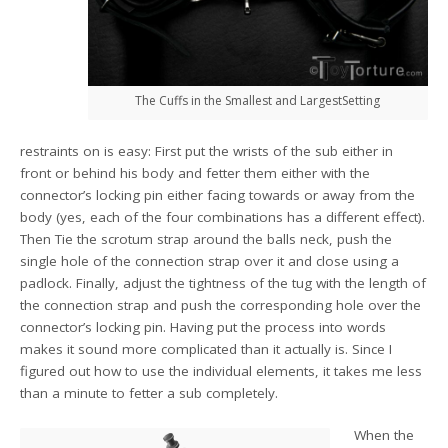
The Cuffs in the Smallest and LargestSetting
restraints on is easy: First put the wrists of the sub either in
front or behind his body and fetter them either with the
connector’s locking pin either facing towards or away from the
body (yes, each of the four combinations has a different effect).
Then Tie the scrotum strap around the balls neck, push the
single hole of the connection strap over it and close using a
padlock. Finally, adjust the tightness of the tug with the length of
the connection strap and push the corresponding hole over the
connector’s locking pin. Having put the process into words
makes it sound more complicated than it actually is. Since I
figured out how to use the individual elements, it takes me less
than a minute to fetter a sub completely.
When the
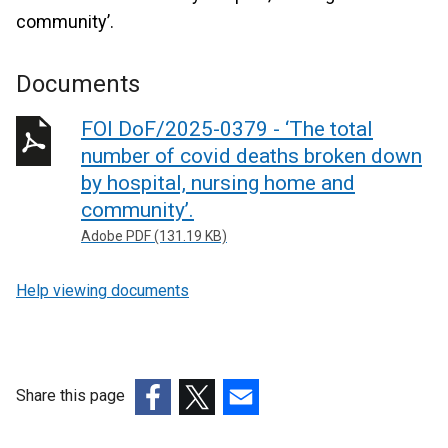
community’.
Documents
FOI DoF/2025-0379 - ‘The total
number of covid deaths broken down
by hospital, nursing home and
community’.
Adobe PDF (131.19 KB)
Help viewing documents
Share this page
(external
(external
(external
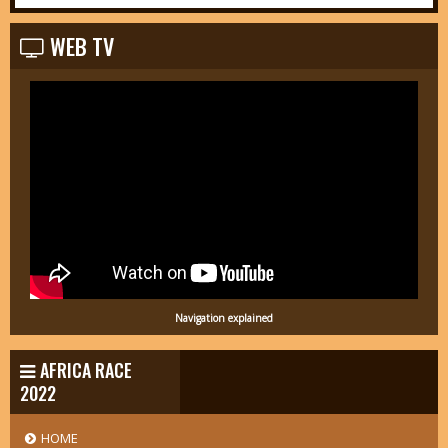
WEB TV
Navigation explained
AFRICA RACE
2022
HOME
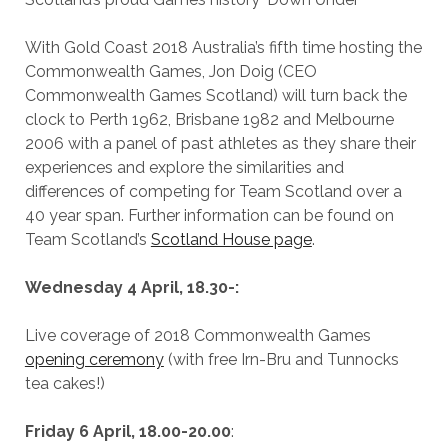
With Gold Coast 2018 Australia’s fifth time hosting the
Commonwealth Games, Jon Doig (CEO
Commonwealth Games Scotland) will turn back the
clock to Perth 1962, Brisbane 1982 and Melbourne
2006 with a panel of past athletes as they share their
experiences and explore the similarities and
differences of competing for Team Scotland over a
40 year span. Further information can be found on
Team Scotland’s
Scotland House page
.
Wednesday 4 April, 18.30-:
Live coverage of 2018 Commonwealth Games
opening ceremony
(with free Irn-Bru and Tunnocks
tea cakes!)
Friday 6 April, 18.00-20.00
:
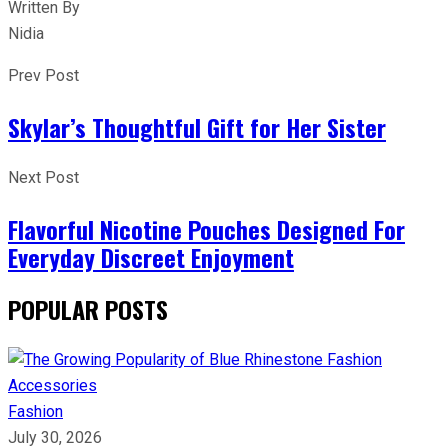
Written By
Nidia
Prev Post
Skylar’s Thoughtful Gift for Her Sister
Next Post
Flavorful Nicotine Pouches Designed For
Everyday Discreet Enjoyment
POPULAR POSTS
Fashion
July 30, 2026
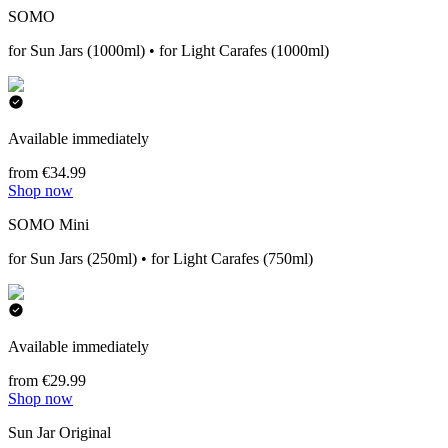
SOMO
for Sun Jars (1000ml) • for Light Carafes (1000ml)
Available immediately
from €34.99
Shop now
SOMO Mini
for Sun Jars (250ml) • for Light Carafes (750ml)
Available immediately
from €29.99
Shop now
Sun Jar Original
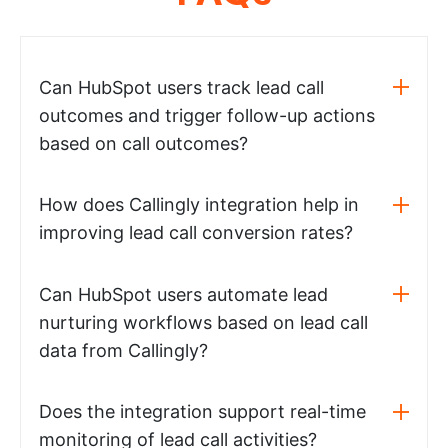
Can HubSpot users track lead call
outcomes and trigger follow-up actions
based on call outcomes?
How does Callingly integration help in
improving lead call conversion rates?
Can HubSpot users automate lead
nurturing workflows based on lead call
data from Callingly?
Does the integration support real-time
monitoring of lead call activities?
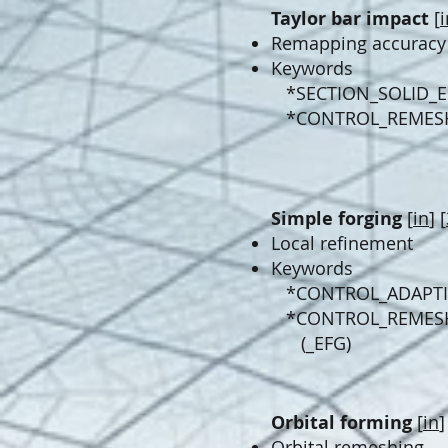
Taylor bar impact
[
i
Remapping accuracy​
Keywords
*SECTION_SOLID_
*CONTROL_REMES
Simple forging
[
in
] [
Local refinement
Keywords
*CONTROL_ADAPTI
*CONTROL_REMES
(_EFG)
Orbital forming
[
in
]
Orbital remeshing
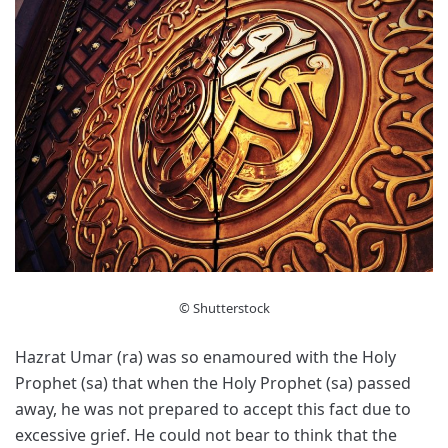
© Shutterstock
Hazrat Umar (ra) was so enamoured with the Holy
Prophet (sa) that when the Holy Prophet (sa) passed
away, he was not prepared to accept this fact due to
excessive grief. He could not bear to think that the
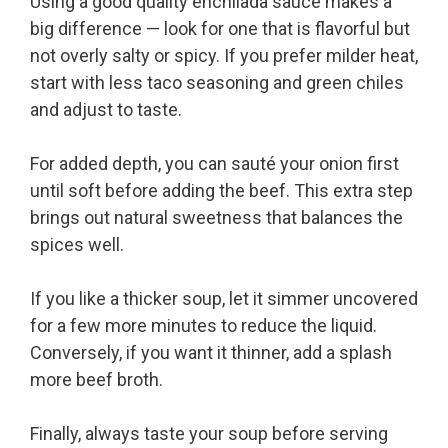
Using a good quality enchilada sauce makes a
big difference — look for one that is flavorful but
not overly salty or spicy. If you prefer milder heat,
start with less taco seasoning and green chiles
and adjust to taste.
For added depth, you can sauté your onion first
until soft before adding the beef. This extra step
brings out natural sweetness that balances the
spices well.
If you like a thicker soup, let it simmer uncovered
for a few more minutes to reduce the liquid.
Conversely, if you want it thinner, add a splash
more beef broth.
Finally, always taste your soup before serving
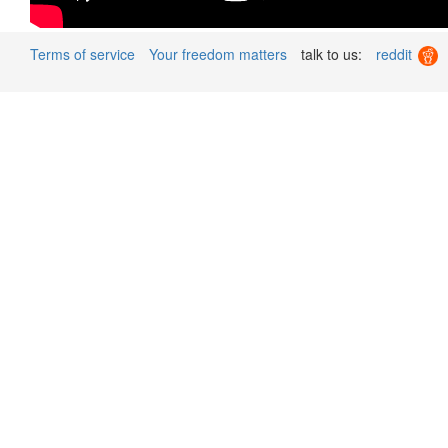
Terms of service
Your freedom matters
talk to us:
reddit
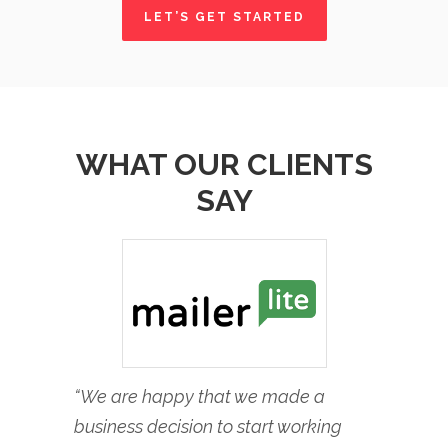
LET’S GET STARTED
WHAT OUR CLIENTS
SAY
“We are happy that we made a
business decision to start working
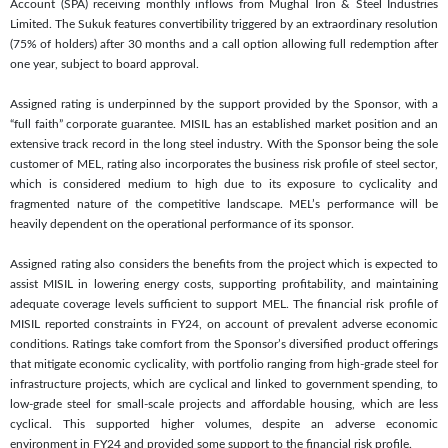
Account (SPA) receiving monthly inflows from Mughal Iron & Steel Industries
Limited. The Sukuk features convertibility triggered by an extraordinary resolution
(75% of holders) after 30 months and a call option allowing full redemption after
one year, subject to board approval.
Assigned rating is underpinned by the support provided by the Sponsor, with a
“full faith” corporate guarantee. MISIL has an established market position and an
extensive track record in the long steel industry. With the Sponsor being the sole
customer of MEL, rating also incorporates the business risk profile of steel sector,
which is considered medium to high due to its exposure to cyclicality and
fragmented nature of the competitive landscape. MEL’s performance will be
heavily dependent on the operational performance of its sponsor.
Assigned rating also considers the benefits from the project which is expected to
assist MISIL in lowering energy costs, supporting profitability, and maintaining
adequate coverage levels sufficient to support MEL. The financial risk profile of
MISIL reported constraints in FY24, on account of prevalent adverse economic
conditions. Ratings take comfort from the Sponsor’s diversified product offerings
that mitigate economic cyclicality, with portfolio ranging from high-grade steel for
infrastructure projects, which are cyclical and linked to government spending, to
low-grade steel for small-scale projects and affordable housing, which are less
cyclical. This supported higher volumes, despite an adverse economic
environment in FY24 and provided some support to the financial risk profile.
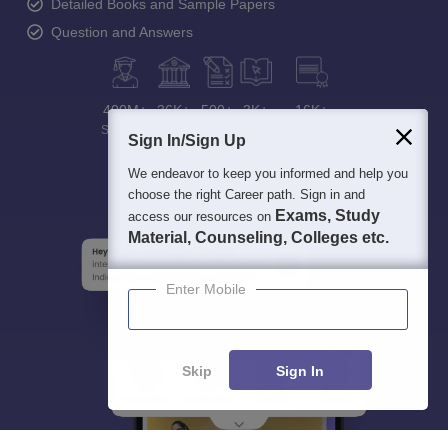
Detailed Books and Sample Papers
Question and Answers
400M+
36K+
500+
3K+
16K+
Students
Colleges
Exams
eBooks
Certifications
Sign In/Sign Up
We endeavor to keep you informed and help you
choose the right Career path. Sign in and
Exams, Study
access our resources on
Material, Counseling, Colleges etc.
Enter Mobile
Skip
Sign In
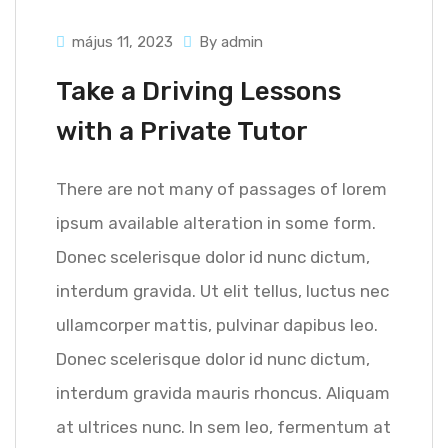
május 11, 2023
By admin
Take a Driving Lessons
with a Private Tutor
There are not many of passages of lorem
ipsum available alteration in some form.
Donec scelerisque dolor id nunc dictum,
interdum gravida. Ut elit tellus, luctus nec
ullamcorper mattis, pulvinar dapibus leo.
Donec scelerisque dolor id nunc dictum,
interdum gravida mauris rhoncus. Aliquam
at ultrices nunc. In sem leo, fermentum at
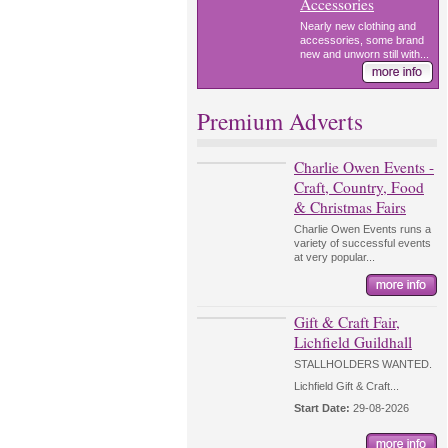
Accessories
Nearly new clothing and
accessories, some brand
new and unworn still with...
Premium Adverts
Charlie Owen Events -
Craft, Country, Food
& Christmas Fairs
Charlie Owen Events runs a
variety of successful events
at very popular...
Gift & Craft Fair,
Lichfield Guildhall
STALLHOLDERS WANTED.
Lichfield Gift & Craft...
Start Date:
29-08-2026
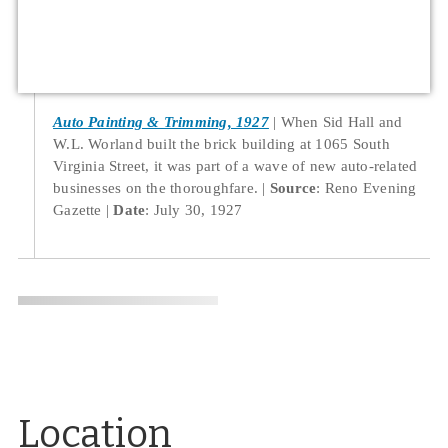
Auto Painting & Trimming, 1927
When Sid Hall and
W.L. Worland built the brick building at 1065 South
Virginia Street, it was part of a wave of new auto-related
businesses on the thoroughfare.
Source
: Reno Evening
Gazette
Date
: July 30, 1927
Location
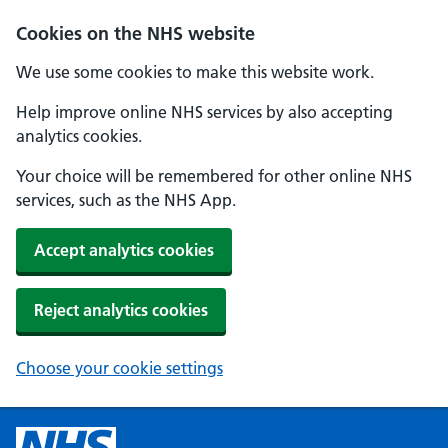
Cookies on the NHS website
We use some cookies to make this website work.
Help improve online NHS services by also accepting
analytics cookies.
Your choice will be remembered for other online NHS
services, such as the NHS App.
Accept analytics cookies
Reject analytics cookies
Choose your cookie settings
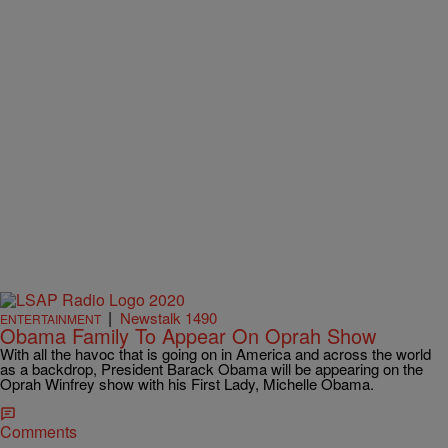
|
Newstalk 1490
ENTERTAINMENT
Obama Family To Appear On Oprah Show
With all the havoc that is going on in America and across the world
as a backdrop, President Barack Obama will be appearing on the
Oprah Winfrey show with his First Lady, Michelle Obama.
Comments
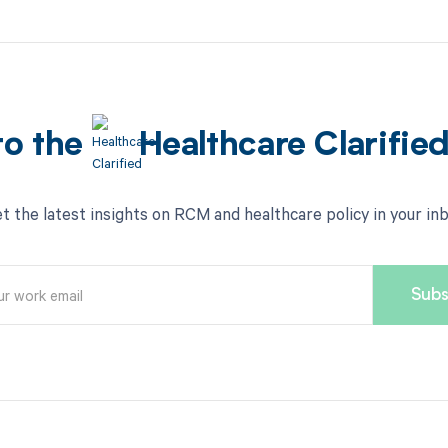
to the
Healthcare Clarifie
t the latest insights on RCM and healthcare policy in your in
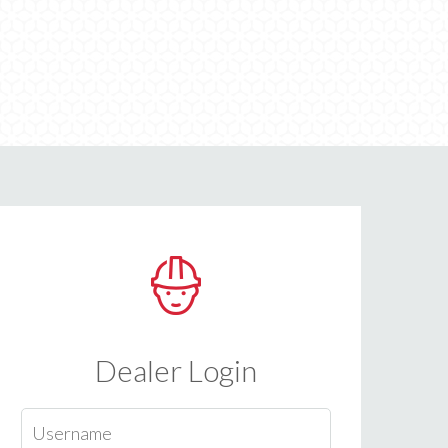
Dealer Login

══════════════════════════════

#### [REQUIREMENT]
The pictures in the entries above should be left out; all else must be copied exactly.

#### [RESPONSE TO THIS TASK]
The Cuffs in the Smallest and LargestSetting
restraints on is easy: First put the wrists of the sub either in
front or behind his body and fetter them either with the
connector’s locking pin either facing towards or away from the
body (yes, each of the four combinations has a different effect).
Then Tie the scrotum strap around the balls neck, push the
single hole of the connection strap over it and close using a
padlock. Finally, adjust the tightness of the tug with the length of
the connection strap and push the corresponding hole over the
connector’s locking pin. Having put the process into words
makes it sound more complicated than it actually is. Since I
figured out how to use the individual elements, it takes me less
than a minute to fetter a sub completely.
When the
community’.
Documents
FOI DoF/2025-0379 - ‘The total
number of covid deaths broken down
by hospital, nursing home and
community’.
Adobe PDF (131.19 KB)
Help viewing documents
Share this page
(external
(external
(external
WEB TV
Navigation explained
AFRICA RACE
2022
HOME
With Gold Coast 2018 Australia’s fifth time hosting the
Commonwealth Games, Jon Doig (CEO
Commonwealth Games Scotland) will turn back the
clock to Perth 1962, Brisbane 1982 and Melbourne
2006 with a panel of past athletes as they share their
experiences and explore the similarities and
differences of competing for Team Scotland over a
40 year span. Further information can be found on
Team Scotland’s
Scotland House page
.
Wednesday 4 April, 18.30-:
Live coverage of 2018 Commonwealth Games
opening ceremony
(with free Irn-Bru and Tunnocks
tea cakes!)
Friday 6 April, 18.00-20.00
:
Written By
Nidia
Prev Post
Skylar’s Thoughtful Gift for Her Sister
Next Post
Flavorful Nicotine Pouches Designed For
Everyday Discreet Enjoyment
POPULAR POSTS
Fashion
July 30, 2026
SOMO
for Sun Jars (1000ml) • for Light Carafes (1000ml)
Available immediately
from €34.99
Shop now
SOMO Mini
for Sun Jars (250ml) • for Light Carafes (750ml)
Available immediately
from €29.99
Shop now
Sun Jar Original
Can HubSpot users track lead call
outcomes and trigger follow-up actions
based on call outcomes?
How does Callingly integration help in
improving lead call conversion rates?
Can HubSpot users automate lead
nurturing workflows based on lead call
data from Callingly?
Does the integration support real-time
monitoring of lead call activities?
Taylor bar impact
[
i
Remapping accuracy​
Keywords
*SECTION_SOLID_
*CONTROL_REMES
Simple forging
[
in
] [
Local refinement
Keywords
*CONTROL_ADAPTI
*CONTROL_REMES
(_EFG)
Orbital forming
[
in
]
Orbital remeshing
© Shutterstock
Hazrat Umar (ra) was so enamoured with the Holy
Prophet (sa) that when the Holy Prophet (sa) passed
away, he was not prepared to accept this fact due to
excessive grief. He could not bear to think that the
Using a good quality enchilada sauce makes a
big difference — look for one that is flavorful but
not overly salty or spicy. If you prefer milder heat,
start with less taco seasoning and green chiles
and adjust to taste.
For added depth, you can sauté your onion first
until soft before adding the beef. This extra step
brings out natural sweetness that balances the
spices well.
If you like a thicker soup, let it simmer uncovered
for a few more minutes to reduce the liquid.
Conversely, if you want it thinner, add a splash
more beef broth.
Finally, always taste your soup before serving
Terms of service
Your freedom matters
talk to us:
reddit
LET’S GET STARTED
WHAT OUR CLIENTS
SAY
“We are happy that we made a
business decision to start working
Account (SPA) receiving monthly inflows from Mughal Iron & Steel Industries
Limited. The Sukuk features convertibility triggered by an extraordinary resolution
(75% of holders) after 30 months and a call option allowing full redemption after
one year, subject to board approval.
Assigned rating is underpinned by the support provided by the Sponsor, with a
“full faith” corporate guarantee. MISIL has an established market position and an
extensive track record in the long steel industry. With the Sponsor being the sole
customer of MEL, rating also incorporates the business risk profile of steel sector,
which is considered medium to high due to its exposure to cyclicality and
fragmented nature of the competitive landscape. MEL’s performance will be
heavily dependent on the operational performance of its sponsor.
Assigned rating also considers the benefits from the project which is expected to
assist MISIL in lowering energy costs, supporting profitability, and maintaining
adequate coverage levels sufficient to support MEL. The financial risk profile of
MISIL reported constraints in FY24, on account of prevalent adverse economic
conditions. Ratings take comfort from the Sponsor’s diversified product offerings
that mitigate economic cyclicality, with portfolio ranging from high-grade steel for
infrastructure projects, which are cyclical and linked to government spending, to
low-grade steel for small-scale projects and affordable housing, which are less
cyclical. This supported higher volumes, despite an adverse economic
environment in FY24 and provided some support to the financial risk profile.
Detailed Books and Sample Papers
Question and Answers
400M+
36K+
500+
3K+
16K+
Students
Colleges
Exams
eBooks
Certifications
Sign In/Sign Up
We endeavor to keep you informed and help you
choose the right Career path. Sign in and
Exams, Study
access our resources on
Material, Counseling, Colleges etc.
Enter Mobile
Skip
Sign In
május 11, 2023
By admin
Take a Driving Lessons
with a Private Tutor
There are not many of passages of lorem
ipsum available alteration in some form.
Donec scelerisque dolor id nunc dictum,
interdum gravida. Ut elit tellus, luctus nec
ullamcorper mattis, pulvinar dapibus leo.
Donec scelerisque dolor id nunc dictum,
interdum gravida mauris rhoncus. Aliquam
at ultrices nunc. In sem leo, fermentum at
Accessories
Nearly new clothing and
accessories, some brand
new and unworn still with...
Premium Adverts
Charlie Owen Events -
Craft, Country, Food
& Christmas Fairs
Charlie Owen Events runs a
variety of successful events
at very popular...
Gift & Craft Fair,
Lichfield Guildhall
STALLHOLDERS WANTED.
Lichfield Gift & Craft...
Start Date:
29-08-2026
Auto Painting & Trimming, 1927
When Sid Hall and
W.L. Worland built the brick building at 1065 South
Virginia Street, it was part of a wave of new auto-related
businesses on the thoroughfare.
Source
: Reno Evening
Gazette
Date
: July 30, 1927
Location
Cookies on the NHS website
We use some cookies to make this website work.
Help improve online NHS services by also accepting
analytics cookies.
Your choice will be remembered for other online NHS
services, such as the NHS App.
Accept analytics cookies
Reject analytics cookies
Choose your cookie settings
|
Newstalk 1490
ENTERTAINMENT
Obama Family To Appear On Oprah Show
With all the havoc that is going on in America and across the world
as a backdrop, President Barack Obama will be appearing on the
Oprah Winfrey show with his First Lady, Michelle Obama.
Comments
to the
Healthcare Clarifie
t the latest insights on RCM and healthcare policy in your in
Dealer Login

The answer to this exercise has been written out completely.